Methods: Women with GDM were randomized to either the Internet group (n = 32) or the control group (n = 25). Patients in the Internet group were provided with computers and/or Internet access if needed. A website was established for documentation of glucose values and communication between the patient and the health care team. Women in the control group maintained paper logbooks, which were reviewed at each prenatal visit. Maternal feelings of diabetes self-efficacy were assessed at study entry and again before delivery.

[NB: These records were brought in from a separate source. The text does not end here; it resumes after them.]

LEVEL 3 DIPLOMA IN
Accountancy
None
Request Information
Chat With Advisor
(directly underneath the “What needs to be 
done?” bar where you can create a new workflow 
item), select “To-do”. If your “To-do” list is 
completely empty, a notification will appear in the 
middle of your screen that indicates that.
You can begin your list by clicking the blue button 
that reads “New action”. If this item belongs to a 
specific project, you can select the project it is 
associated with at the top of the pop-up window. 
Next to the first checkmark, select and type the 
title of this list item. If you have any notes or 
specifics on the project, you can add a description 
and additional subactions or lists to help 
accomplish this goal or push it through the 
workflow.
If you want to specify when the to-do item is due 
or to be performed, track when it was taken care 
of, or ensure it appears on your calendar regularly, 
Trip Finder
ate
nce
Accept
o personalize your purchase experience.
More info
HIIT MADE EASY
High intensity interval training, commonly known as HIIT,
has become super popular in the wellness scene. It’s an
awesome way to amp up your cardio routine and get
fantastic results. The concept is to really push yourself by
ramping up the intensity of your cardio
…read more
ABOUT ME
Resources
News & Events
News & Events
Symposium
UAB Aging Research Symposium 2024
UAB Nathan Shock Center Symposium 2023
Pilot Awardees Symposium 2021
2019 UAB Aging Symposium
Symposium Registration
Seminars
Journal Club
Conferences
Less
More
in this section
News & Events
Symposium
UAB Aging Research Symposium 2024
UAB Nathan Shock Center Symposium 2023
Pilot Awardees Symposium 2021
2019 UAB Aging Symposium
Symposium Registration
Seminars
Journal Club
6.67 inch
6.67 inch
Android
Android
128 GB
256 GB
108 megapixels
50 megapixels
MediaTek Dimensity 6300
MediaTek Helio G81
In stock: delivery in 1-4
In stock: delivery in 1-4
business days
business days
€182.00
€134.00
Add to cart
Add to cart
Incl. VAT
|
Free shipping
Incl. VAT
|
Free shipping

Results: Women in the Internet group accessed the system and sent on average 21.8 (+/- 16.9) sets of data. There was no difference between the two groups in regards either fasting or post-prandial blood glucose values, although more women in the Internet group received insulin therapy (31% vs. 4%; P <0.05). There were also no significant differences in pregnancy and neonatal outcomes between the two groups. Women in the Internet group demonstrated significantly higher feelings of self-efficacy at the study's end.
Conclusions: The benefit of monitoring blood glucose in indigent women with GDM via the Internet was limited by their infrequent use of the telemedicine system. Although system use was not associated with improved pregnancy outcomes, women in the telemedicine group did experience enhanced feelings of diabetes psychosocial self-efficacy.